Le fait que les bénéfices soient plus importants chez Canevelli et al. [3] n’a pas pu être confirmée dans les deux autres variables, pourrait également être liée au dosage, car celui-ci a varié et s’est situé, avec une majorité de 120 mg EGb 761®, plutôt à l’extrémité inférieure de la dose utilisable (dosage recommandé selon l’information professionnelle de Swissmedic [4] : 120-240 mg/jour).
Littérature :
- Wettstein A : Inhibiteurs de la cholinestérase et extraits de gingko – sont-ils comparables dans le traitement de la démence ? Comparaison d’études d’efficacité publiées et contrôlées par placebo d’une durée d’au moins six mois. Phytomedicine 2000 Jan ; 6(6) : 393-401.
- Yancheva S, et al : Ginkgo biloba extract EGb 761, donépézil ou les deux combinés dans le traitement de la maladie d’Alzheimer avec des caractéristiques neuropsychiatriques : A randomised, double-blind, exploratory trial. Aging & Mental Health 2009 ; 13(2) : 183-190.

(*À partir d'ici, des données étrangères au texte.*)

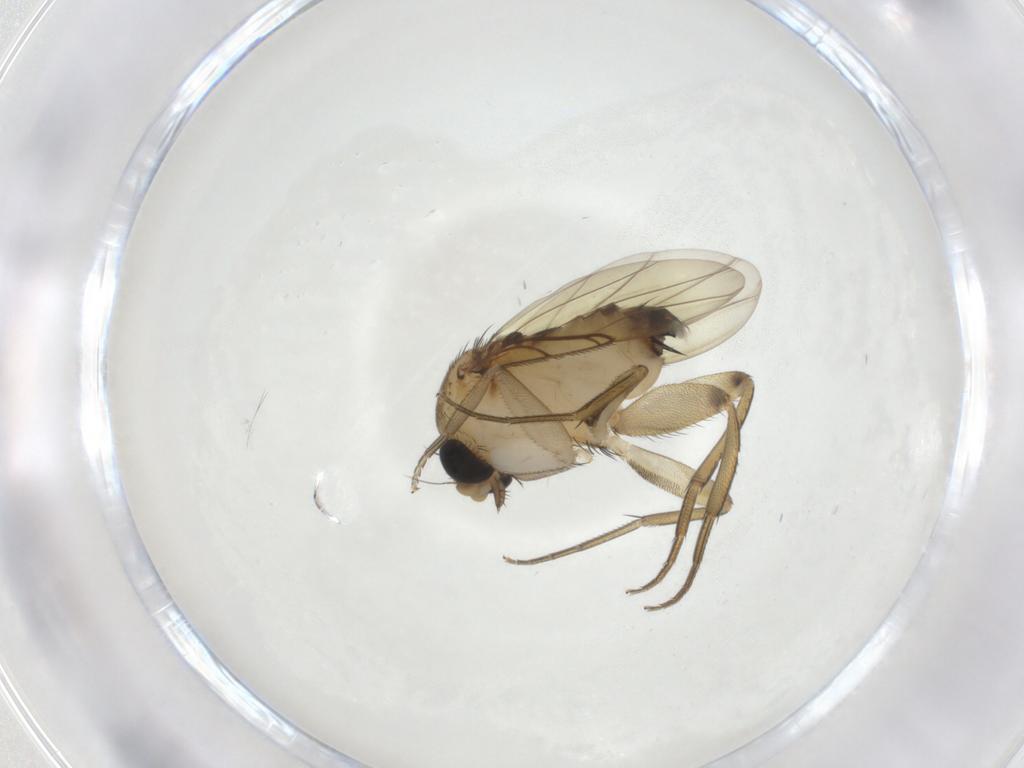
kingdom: Animalia
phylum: Arthropoda
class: Insecta
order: Diptera
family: Phoridae
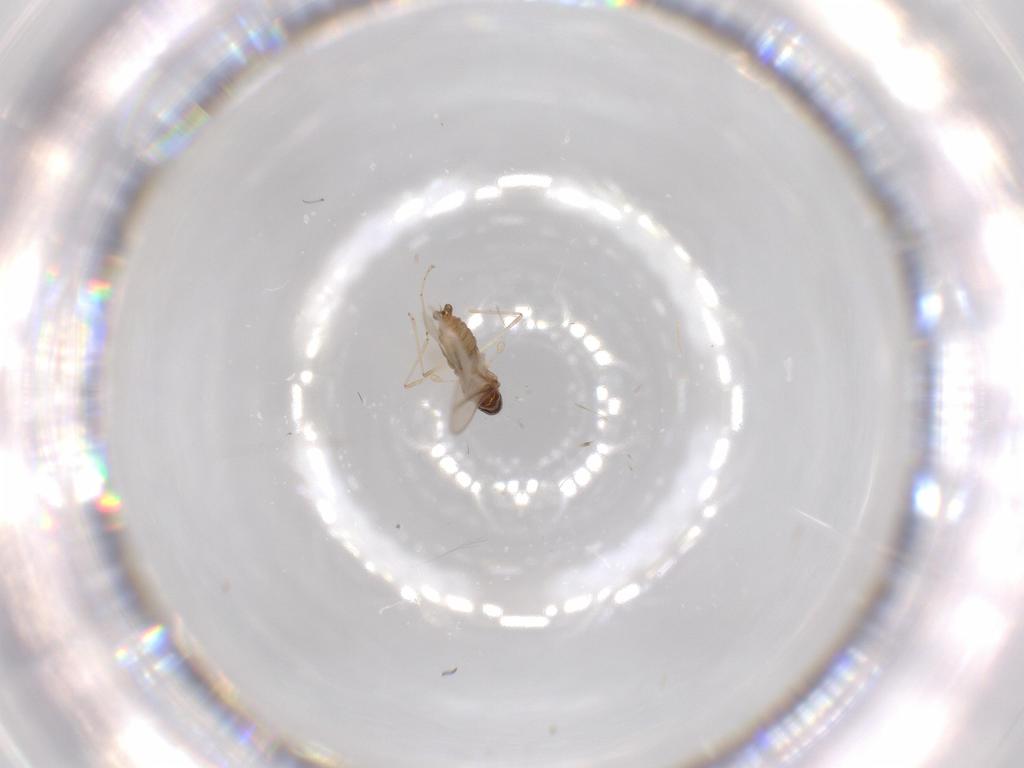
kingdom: Animalia
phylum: Arthropoda
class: Insecta
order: Diptera
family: Cecidomyiidae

- Canevelli M, et al. : Effets de la supplémentation en Gingko biloba chez les patients atteints de la maladie d’Alzheimer recevant des inhibiteurs de la cholinestérase : données de l’étude ICTUS. Phytomedicine (2014), http://dx.doi.org/10.1016/j.phymed.2014.01.003.
- Information professionnelle Tebokan® sur www.kompendium.ch.